About this exercise: Could you copy each line of the entries that contains "lines"?

Provided data:
╔══

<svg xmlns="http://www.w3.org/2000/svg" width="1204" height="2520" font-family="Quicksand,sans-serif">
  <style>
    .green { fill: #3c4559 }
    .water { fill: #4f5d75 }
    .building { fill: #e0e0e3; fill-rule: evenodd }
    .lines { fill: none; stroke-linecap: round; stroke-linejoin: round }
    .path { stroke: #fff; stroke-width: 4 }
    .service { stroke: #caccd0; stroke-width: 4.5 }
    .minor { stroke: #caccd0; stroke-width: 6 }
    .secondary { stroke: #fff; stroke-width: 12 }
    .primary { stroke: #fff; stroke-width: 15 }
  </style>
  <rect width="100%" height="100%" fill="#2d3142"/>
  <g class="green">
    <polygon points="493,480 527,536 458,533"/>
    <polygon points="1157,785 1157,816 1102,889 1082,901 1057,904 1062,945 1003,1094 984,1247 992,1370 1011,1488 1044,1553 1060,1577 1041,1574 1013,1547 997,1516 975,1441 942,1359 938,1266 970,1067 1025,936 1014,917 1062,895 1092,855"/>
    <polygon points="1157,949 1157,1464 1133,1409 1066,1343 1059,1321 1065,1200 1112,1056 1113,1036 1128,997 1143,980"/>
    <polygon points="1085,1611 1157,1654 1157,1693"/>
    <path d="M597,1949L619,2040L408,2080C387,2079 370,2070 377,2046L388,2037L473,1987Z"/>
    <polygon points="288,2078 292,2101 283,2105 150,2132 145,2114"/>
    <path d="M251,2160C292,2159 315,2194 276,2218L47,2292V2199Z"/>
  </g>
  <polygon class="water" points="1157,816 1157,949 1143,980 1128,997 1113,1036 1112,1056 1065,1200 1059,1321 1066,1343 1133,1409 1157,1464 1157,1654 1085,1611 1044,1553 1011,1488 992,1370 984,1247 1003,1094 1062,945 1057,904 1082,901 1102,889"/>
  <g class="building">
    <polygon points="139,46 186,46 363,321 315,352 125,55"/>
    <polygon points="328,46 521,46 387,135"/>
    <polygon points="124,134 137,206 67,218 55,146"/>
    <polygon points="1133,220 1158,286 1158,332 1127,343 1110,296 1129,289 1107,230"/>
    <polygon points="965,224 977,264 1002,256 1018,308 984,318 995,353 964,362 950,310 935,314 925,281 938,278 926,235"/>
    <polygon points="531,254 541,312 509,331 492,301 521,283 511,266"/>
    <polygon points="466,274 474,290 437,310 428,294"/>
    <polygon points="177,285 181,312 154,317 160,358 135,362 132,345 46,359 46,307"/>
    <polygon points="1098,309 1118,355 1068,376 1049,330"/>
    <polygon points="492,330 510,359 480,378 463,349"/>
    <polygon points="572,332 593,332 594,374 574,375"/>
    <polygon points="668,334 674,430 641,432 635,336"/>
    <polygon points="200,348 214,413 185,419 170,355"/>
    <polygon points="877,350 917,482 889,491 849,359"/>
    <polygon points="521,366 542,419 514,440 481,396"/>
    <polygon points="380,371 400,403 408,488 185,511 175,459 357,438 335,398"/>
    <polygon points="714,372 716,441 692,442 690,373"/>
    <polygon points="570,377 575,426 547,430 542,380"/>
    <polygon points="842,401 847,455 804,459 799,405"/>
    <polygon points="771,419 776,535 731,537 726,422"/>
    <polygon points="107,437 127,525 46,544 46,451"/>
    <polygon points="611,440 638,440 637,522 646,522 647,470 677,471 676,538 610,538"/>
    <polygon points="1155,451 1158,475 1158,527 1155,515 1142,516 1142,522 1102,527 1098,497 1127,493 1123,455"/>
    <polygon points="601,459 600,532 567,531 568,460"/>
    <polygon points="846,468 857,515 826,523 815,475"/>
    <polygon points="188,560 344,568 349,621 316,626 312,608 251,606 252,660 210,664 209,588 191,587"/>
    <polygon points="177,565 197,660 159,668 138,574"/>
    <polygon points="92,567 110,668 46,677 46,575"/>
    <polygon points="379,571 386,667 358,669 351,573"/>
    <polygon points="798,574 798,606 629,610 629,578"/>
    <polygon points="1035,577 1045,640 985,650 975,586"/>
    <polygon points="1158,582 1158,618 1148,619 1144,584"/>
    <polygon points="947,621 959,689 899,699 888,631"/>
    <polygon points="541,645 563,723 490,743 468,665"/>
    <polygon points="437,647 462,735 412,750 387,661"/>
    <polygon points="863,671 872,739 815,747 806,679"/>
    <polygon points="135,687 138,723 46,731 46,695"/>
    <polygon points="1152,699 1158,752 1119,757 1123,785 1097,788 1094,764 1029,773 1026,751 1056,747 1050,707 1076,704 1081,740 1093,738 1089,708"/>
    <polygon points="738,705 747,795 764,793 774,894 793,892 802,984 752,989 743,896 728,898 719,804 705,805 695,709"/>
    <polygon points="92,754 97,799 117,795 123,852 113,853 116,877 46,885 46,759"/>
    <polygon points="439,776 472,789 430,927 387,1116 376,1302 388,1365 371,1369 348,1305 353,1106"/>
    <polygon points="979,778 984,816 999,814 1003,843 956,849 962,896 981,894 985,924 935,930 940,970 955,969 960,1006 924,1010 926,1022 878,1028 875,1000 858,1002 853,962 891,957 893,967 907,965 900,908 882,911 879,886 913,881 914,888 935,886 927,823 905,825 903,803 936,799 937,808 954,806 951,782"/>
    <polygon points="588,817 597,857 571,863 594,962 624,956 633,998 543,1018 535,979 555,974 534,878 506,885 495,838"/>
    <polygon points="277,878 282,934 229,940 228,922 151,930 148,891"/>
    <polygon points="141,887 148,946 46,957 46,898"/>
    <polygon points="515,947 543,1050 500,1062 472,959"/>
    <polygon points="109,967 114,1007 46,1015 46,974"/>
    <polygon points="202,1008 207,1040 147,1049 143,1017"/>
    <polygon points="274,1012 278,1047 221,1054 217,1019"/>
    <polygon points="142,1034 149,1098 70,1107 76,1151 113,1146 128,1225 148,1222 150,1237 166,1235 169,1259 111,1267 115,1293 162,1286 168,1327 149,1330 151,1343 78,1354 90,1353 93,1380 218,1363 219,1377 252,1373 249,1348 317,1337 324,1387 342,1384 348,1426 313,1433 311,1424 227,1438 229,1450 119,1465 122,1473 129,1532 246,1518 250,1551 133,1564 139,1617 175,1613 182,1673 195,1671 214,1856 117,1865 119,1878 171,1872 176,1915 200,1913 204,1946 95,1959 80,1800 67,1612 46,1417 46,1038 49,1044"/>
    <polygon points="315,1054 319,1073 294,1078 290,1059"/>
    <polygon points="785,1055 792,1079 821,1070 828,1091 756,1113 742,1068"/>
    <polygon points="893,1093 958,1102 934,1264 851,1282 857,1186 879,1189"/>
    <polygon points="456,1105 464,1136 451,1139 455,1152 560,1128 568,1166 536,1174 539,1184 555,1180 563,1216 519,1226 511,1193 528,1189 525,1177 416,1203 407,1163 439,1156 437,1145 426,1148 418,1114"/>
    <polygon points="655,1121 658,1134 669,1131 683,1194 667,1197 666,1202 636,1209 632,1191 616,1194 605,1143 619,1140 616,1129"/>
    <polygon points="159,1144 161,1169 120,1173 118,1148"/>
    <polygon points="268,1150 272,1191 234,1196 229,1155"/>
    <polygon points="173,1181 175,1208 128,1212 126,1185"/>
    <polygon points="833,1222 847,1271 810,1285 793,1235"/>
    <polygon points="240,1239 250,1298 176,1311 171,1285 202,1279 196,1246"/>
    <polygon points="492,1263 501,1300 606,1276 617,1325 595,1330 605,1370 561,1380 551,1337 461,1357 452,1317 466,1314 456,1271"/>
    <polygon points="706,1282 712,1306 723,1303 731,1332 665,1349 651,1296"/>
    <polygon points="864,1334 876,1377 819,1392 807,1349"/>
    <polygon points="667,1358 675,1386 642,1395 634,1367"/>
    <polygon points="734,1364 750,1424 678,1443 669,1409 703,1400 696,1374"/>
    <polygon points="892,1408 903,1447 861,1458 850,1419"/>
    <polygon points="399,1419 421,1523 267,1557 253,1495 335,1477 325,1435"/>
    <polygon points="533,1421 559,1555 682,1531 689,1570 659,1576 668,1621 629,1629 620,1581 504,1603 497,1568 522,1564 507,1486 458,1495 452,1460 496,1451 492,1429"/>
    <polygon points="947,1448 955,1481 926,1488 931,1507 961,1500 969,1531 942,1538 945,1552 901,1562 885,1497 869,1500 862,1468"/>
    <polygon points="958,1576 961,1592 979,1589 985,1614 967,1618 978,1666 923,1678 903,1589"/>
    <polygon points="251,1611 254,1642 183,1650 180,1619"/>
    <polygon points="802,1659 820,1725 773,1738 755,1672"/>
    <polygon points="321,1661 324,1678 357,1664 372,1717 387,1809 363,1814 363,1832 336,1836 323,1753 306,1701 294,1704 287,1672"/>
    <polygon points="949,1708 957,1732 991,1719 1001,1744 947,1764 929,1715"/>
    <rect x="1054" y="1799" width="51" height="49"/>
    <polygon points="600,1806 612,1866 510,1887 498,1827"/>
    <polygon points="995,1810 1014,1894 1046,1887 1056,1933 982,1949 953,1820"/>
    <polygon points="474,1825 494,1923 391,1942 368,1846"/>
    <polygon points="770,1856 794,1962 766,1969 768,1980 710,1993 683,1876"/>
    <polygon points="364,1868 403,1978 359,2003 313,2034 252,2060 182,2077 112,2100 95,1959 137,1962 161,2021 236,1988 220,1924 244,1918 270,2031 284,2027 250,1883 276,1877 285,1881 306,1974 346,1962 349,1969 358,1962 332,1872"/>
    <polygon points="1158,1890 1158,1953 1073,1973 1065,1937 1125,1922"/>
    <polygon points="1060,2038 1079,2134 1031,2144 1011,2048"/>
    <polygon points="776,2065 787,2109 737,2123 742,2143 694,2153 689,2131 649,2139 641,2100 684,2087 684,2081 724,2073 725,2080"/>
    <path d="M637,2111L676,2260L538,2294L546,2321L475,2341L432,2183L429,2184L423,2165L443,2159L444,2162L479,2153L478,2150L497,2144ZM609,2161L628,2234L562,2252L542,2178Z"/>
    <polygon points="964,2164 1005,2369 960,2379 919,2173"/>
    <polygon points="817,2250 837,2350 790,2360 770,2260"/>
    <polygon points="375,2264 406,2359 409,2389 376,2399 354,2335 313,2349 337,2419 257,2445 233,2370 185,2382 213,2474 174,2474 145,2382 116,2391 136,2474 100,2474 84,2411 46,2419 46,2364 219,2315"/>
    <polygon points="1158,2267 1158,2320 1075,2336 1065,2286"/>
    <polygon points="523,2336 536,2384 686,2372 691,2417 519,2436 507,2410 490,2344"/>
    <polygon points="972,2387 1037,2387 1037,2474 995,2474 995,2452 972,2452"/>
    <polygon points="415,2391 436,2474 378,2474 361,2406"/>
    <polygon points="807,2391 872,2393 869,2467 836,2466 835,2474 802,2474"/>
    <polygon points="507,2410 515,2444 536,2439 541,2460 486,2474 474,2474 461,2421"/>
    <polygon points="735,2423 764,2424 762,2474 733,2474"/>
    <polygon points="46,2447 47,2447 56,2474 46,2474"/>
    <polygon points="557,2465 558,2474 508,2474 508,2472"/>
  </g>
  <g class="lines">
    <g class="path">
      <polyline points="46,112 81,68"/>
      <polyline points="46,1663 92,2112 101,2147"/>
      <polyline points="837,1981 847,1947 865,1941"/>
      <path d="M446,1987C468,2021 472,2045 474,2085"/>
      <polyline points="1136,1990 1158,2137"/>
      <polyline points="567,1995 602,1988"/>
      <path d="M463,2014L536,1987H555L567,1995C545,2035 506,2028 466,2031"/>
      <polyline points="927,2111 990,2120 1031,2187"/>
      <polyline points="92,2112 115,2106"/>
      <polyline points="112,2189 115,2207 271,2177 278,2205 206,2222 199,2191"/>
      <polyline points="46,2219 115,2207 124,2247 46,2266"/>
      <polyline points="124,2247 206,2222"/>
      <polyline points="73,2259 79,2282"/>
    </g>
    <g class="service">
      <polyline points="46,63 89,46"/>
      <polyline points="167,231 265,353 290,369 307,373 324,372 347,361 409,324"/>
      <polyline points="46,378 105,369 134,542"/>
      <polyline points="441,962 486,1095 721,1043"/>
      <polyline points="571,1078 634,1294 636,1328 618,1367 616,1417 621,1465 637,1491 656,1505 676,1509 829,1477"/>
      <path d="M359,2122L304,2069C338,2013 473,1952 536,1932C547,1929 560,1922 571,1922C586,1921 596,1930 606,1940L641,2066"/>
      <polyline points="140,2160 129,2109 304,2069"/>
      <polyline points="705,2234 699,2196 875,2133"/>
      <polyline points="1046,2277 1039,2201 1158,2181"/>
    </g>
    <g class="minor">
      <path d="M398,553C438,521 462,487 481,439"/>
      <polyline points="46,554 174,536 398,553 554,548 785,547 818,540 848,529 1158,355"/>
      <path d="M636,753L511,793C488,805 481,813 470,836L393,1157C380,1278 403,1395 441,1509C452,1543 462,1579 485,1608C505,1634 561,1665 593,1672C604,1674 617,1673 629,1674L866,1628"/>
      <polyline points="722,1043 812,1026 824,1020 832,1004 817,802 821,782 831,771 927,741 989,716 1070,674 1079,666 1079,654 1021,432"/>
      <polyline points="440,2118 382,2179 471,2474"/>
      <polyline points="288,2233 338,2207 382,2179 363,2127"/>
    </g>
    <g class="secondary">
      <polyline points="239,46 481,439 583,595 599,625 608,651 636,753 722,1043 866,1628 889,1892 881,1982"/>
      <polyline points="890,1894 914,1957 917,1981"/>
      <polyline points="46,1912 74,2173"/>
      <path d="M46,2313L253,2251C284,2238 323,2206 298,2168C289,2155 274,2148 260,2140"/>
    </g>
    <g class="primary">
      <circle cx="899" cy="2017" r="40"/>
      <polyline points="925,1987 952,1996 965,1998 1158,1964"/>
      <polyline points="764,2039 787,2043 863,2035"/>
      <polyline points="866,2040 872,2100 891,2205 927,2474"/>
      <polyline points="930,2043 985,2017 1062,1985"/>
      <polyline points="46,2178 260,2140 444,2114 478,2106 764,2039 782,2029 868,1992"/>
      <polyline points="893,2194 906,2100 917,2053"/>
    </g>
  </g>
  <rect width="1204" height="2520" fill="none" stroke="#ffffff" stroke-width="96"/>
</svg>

╚══

Task result:
    .lines { fill: none; stroke-linecap: round; stroke-linejoin: round }
  <g class="lines">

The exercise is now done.